*** Opening Extracted material ***

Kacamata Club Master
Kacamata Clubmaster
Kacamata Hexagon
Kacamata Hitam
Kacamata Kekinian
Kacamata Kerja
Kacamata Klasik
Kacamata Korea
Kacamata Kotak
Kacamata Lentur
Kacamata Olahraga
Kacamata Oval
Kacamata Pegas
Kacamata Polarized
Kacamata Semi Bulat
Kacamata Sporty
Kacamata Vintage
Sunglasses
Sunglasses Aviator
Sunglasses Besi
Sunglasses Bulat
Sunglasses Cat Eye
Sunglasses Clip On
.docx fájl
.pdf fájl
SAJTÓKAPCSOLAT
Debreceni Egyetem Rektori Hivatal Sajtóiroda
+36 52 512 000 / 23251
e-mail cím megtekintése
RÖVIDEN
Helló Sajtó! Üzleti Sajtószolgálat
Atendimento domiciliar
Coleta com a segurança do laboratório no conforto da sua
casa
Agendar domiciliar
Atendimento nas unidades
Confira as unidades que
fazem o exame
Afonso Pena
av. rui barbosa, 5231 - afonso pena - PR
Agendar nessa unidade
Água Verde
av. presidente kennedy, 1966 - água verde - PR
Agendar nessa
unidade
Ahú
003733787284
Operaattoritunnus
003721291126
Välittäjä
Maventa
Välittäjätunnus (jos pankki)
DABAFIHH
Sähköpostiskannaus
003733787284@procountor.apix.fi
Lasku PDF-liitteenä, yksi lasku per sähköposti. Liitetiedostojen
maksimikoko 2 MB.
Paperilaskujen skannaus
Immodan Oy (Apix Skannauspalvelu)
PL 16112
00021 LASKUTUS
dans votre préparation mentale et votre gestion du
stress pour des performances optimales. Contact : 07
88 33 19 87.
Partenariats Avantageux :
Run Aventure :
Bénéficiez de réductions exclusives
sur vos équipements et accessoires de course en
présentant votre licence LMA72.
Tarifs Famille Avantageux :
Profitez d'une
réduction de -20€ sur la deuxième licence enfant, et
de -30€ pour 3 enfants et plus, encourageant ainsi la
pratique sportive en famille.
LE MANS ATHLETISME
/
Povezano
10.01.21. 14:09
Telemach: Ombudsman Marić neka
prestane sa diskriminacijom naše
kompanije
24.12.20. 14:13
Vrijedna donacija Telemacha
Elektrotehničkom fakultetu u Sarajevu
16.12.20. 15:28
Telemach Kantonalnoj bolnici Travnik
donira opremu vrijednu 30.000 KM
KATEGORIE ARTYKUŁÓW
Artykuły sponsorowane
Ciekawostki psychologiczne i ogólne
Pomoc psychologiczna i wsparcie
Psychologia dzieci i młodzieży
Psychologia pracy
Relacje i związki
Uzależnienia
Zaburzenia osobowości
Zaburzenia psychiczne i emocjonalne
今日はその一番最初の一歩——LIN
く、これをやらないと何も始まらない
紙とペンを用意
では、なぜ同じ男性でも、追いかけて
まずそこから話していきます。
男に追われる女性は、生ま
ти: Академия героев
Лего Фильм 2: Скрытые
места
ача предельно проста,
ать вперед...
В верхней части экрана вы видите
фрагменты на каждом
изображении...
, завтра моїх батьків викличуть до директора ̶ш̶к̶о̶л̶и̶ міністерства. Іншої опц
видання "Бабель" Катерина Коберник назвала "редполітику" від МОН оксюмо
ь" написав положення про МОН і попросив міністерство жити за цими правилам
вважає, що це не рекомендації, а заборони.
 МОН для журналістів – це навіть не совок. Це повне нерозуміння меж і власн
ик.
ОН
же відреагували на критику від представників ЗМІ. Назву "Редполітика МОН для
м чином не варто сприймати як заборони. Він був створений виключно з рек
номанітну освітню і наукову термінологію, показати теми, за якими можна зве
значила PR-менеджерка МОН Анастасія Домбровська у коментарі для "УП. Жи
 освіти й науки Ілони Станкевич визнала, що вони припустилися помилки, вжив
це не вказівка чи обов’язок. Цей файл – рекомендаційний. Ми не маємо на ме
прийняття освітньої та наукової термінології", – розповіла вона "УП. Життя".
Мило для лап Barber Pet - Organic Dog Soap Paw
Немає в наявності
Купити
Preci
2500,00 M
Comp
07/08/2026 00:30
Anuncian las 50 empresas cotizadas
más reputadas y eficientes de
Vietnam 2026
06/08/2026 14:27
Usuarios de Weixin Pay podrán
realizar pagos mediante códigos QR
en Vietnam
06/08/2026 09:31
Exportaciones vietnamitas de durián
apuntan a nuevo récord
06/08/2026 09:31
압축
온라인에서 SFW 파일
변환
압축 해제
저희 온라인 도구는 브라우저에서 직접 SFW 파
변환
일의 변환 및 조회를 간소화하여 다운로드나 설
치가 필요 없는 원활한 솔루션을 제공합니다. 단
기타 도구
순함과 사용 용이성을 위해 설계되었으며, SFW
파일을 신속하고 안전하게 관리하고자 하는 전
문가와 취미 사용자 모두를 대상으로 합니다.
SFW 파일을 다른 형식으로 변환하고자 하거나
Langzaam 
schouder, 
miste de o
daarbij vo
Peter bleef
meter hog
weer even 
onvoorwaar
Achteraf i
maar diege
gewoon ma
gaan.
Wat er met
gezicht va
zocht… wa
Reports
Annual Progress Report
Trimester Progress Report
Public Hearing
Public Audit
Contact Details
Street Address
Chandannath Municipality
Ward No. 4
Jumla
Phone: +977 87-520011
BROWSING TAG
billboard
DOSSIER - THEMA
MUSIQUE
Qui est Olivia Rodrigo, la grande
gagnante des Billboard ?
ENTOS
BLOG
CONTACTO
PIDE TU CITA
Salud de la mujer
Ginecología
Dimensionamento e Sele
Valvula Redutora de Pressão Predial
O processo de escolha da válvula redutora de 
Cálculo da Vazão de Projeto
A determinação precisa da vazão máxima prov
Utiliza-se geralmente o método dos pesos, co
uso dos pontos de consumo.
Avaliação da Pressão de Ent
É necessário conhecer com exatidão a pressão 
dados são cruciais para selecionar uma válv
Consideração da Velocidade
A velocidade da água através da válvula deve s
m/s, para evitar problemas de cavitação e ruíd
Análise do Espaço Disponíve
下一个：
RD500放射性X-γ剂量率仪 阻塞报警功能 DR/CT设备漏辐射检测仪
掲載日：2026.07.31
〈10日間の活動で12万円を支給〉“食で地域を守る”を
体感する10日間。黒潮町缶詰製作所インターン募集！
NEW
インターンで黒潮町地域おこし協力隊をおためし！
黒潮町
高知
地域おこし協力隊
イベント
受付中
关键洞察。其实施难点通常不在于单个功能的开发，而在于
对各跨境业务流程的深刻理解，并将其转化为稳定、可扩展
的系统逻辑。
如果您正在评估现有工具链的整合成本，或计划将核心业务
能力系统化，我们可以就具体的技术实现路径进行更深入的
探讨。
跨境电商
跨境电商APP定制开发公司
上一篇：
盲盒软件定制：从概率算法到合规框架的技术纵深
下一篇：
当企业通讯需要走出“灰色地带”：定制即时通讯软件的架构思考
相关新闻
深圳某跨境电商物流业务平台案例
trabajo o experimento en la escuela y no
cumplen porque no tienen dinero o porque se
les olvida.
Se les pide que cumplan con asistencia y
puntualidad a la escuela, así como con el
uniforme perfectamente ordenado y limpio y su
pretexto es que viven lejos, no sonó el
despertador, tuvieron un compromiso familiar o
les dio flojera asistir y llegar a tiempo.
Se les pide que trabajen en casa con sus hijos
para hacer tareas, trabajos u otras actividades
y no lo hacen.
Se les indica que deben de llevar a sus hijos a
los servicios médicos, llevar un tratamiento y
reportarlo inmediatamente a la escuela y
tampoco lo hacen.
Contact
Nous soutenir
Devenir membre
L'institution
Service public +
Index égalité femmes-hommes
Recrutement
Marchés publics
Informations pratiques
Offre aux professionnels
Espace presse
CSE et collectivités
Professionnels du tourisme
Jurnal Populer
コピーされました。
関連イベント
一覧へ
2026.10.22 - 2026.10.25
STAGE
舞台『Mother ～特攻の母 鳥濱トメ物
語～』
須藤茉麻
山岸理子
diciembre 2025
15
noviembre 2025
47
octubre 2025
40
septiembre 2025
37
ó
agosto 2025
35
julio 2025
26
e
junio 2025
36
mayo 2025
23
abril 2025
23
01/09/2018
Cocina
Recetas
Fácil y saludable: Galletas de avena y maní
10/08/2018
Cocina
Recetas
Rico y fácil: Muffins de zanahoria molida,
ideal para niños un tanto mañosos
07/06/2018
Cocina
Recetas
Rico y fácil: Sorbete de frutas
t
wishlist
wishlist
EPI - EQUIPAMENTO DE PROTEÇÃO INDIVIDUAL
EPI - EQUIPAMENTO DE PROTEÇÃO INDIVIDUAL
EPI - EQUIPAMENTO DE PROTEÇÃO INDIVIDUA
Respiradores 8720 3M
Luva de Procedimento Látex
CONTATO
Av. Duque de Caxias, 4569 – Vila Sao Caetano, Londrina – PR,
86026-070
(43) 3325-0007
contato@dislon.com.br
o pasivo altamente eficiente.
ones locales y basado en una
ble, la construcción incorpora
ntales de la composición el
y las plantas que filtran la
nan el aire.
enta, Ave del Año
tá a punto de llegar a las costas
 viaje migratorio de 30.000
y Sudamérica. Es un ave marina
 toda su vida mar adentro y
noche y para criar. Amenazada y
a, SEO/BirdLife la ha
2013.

*** Closing Extracted material ***

**Instructions to follow:**
Lines containing the word "llegar": say how many there are in the material, with no other text.

**Answer box:**
2